> _GIVEN PASSAGE_:
Content starts
Definition of abridge in English:

abridge

Line breaks: abridge
Pronunciation: /əˈbrɪdʒ
 
/

verb

[with object]
1 (often as adjective abridged) Shorten (a book, film, speech, etc.) without losing the sense: an abridged text of his speech
More example sentences
  • To make things worse, commercially available audio books are usually abridged and twice as expensive as the print version.
  • The magic of the original isn't dulled in this carefully abridged volume of the Lion, the Witch and the Wardrobe, which was nominated for the prestigious Kate Greenaway award.
  • To begin with, the new publishers were content to reprint and to produce abridged volumes.
Synonyms
shorten, cut, cut short/down, curtail, truncate, lessen, trim, crop, clip, pare down, prune; abbreviate, condense, contract, compress, reduce, decrease, diminish, shrink; summarize, give a summary of, sum up, abstract, give an abstract of, precis, give a precis of, synopsize, give a synopsis of, digest, give a digest of, outline, give an outline of, sketch, put in a nutshell, edit
rare epitomize
shortened, cut, cut short, cut down, concise, condensed, contracted, compressed, abbreviated, reduced, decreased, diminished, shrunk, curtailed, truncated, lessened, trimmed, cropped, clipped, pruned, pared down, stripped down, bare-bones, skeleton; summarized, summary, abstracted, precised, synoptic, synopsized, digest, outline, thumbnail, sketch, edited, essential; censored, bowdlerized, expurgated
informal potted
2 Law Curtail (a right or privilege): even the right to free speech can be abridged
More example sentences
  • No state could abridge those privileges or immunities, or deny any person due process or the equal protection of the law.
Content ends
> _Extracted data entries_:
Content starts
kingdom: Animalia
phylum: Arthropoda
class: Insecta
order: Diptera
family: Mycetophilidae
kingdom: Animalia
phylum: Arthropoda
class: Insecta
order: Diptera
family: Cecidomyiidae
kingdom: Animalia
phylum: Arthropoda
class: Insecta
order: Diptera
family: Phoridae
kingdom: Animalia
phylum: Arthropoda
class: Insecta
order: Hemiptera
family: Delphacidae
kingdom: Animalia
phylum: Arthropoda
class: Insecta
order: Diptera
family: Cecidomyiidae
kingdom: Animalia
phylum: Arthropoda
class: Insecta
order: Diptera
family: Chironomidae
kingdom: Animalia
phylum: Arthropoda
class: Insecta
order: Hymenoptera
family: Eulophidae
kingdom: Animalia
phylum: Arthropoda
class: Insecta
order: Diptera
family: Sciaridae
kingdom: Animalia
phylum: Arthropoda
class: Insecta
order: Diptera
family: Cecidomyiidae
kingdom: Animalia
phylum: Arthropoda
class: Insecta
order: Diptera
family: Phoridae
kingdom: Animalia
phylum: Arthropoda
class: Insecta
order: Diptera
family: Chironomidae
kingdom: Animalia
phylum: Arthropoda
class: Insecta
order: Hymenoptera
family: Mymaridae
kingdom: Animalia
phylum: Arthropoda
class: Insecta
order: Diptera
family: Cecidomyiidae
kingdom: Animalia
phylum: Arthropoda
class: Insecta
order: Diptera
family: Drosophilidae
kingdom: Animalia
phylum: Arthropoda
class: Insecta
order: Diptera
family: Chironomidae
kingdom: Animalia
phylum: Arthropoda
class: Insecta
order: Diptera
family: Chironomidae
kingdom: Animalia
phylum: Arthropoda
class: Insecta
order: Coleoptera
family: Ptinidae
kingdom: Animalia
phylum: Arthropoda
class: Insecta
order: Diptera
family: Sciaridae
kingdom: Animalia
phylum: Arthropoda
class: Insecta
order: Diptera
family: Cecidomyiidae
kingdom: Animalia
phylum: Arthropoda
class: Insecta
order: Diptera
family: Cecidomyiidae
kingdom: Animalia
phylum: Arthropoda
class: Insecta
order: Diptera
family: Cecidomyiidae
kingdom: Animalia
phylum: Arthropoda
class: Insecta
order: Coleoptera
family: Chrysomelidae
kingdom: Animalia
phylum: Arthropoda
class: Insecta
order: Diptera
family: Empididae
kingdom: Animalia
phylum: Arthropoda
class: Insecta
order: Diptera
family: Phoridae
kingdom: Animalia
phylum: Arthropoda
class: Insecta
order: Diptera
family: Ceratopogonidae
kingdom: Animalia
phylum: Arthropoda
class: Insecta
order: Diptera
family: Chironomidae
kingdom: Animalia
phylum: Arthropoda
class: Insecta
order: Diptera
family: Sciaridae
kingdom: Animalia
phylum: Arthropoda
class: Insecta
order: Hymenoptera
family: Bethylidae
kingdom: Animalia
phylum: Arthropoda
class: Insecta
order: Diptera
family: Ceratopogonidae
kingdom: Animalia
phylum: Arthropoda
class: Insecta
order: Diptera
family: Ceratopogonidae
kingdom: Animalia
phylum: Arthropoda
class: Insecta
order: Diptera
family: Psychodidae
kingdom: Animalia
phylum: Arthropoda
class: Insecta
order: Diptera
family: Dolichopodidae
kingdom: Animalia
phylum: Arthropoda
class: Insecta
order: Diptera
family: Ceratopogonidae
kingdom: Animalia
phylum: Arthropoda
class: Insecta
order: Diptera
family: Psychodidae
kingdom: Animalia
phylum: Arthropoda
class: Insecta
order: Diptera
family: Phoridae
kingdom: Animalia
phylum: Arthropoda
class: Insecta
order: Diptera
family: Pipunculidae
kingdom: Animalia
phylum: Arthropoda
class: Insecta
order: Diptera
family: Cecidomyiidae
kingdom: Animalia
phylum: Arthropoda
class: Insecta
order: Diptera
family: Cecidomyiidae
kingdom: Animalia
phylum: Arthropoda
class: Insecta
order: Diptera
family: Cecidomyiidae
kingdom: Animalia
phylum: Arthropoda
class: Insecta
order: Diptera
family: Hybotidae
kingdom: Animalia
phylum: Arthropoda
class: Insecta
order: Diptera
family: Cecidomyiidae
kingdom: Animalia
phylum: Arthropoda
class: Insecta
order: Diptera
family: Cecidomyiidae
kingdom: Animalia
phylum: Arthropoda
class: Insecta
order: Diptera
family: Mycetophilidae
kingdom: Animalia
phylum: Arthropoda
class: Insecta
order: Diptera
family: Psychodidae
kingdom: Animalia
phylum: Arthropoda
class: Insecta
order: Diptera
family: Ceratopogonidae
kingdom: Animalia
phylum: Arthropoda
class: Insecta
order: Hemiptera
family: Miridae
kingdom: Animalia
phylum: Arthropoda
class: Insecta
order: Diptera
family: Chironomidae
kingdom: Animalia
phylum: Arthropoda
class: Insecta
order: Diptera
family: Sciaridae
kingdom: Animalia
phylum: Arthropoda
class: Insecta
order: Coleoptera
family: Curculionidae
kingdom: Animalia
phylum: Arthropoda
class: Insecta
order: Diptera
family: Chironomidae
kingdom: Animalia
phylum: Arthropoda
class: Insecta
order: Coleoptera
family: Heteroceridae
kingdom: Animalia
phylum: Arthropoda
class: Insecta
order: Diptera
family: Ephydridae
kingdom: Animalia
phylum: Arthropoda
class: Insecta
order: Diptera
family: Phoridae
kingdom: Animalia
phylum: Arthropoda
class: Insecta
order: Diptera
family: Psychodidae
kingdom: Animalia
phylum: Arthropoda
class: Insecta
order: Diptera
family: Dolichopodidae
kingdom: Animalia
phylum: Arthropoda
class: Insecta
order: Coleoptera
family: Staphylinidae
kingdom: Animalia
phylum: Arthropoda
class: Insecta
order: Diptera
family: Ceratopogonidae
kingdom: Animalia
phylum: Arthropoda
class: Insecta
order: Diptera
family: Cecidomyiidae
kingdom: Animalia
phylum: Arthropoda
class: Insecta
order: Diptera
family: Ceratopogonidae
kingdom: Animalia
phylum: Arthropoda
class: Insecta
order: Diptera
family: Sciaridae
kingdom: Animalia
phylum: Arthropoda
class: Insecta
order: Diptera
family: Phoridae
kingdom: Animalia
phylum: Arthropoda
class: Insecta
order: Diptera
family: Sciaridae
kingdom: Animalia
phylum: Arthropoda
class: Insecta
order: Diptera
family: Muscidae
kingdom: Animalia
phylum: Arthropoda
Content ends
> _ASSIGNED TASK A_: Return the stretch of the dictionary entry for "abridge" from "Line breaks: abridge" through "the print version.", copied word for word.
> _ASSIGNED TASK B_: Write the next part of the dictionary entry for "abridge", beginning right after its final sentence.

> _EXERCISE OUTPUT A_:
Line breaks: abridge
Pronunciation: /əˈbrɪdʒ
 
/

verb

[with object]
1 (often as adjective abridged) Shorten (a book, film, speech, etc.) without losing the sense: an abridged text of his speech
More example sentences
  • To make things worse, commercially available audio books are usually abridged and twice as expensive as the print version.

> _EXERCISE OUTPUT B_:
  • The evidence clearly shows that the city's police powers are not abridged in any manner and that the agreement is expressly subject to the remedies available to the city under the Omaha Municipal Code.
  • I have the right to free speech, for example, and you can ask me to apologize for anything I say that offends you, and that request would have no bearing on whether my freedom of speech was being abridged.

Origin

Middle English (in the sense 'deprive of'): from Old French abregier, from late Latin abbreviare 'cut short' (see abbreviate).

Derivatives

abridgeable

adjective
More example sentences
  • Even more profoundly than that, it presents a case which illustrates the radical idea that, contrary to a rarely articulated tenet of Western philosophy, there are aspects of our minds and souls which are not abridgeable with will power.

abridger

noun
More example sentences
  • For a host of less well-known Scottish actors, and for the abridgers, including the writers of this article, Storyline has been an important source of work and income.
  • The BBC say that this will be done ‘with our usual sensitivity’ by ‘highly experienced abridgers’.
  • Sherburn's estimation of the capacities of youth was generous in comparison; this more aggressive abridger turned the nineteen volumes of Richardson's three novels into a 232-page duodecimo.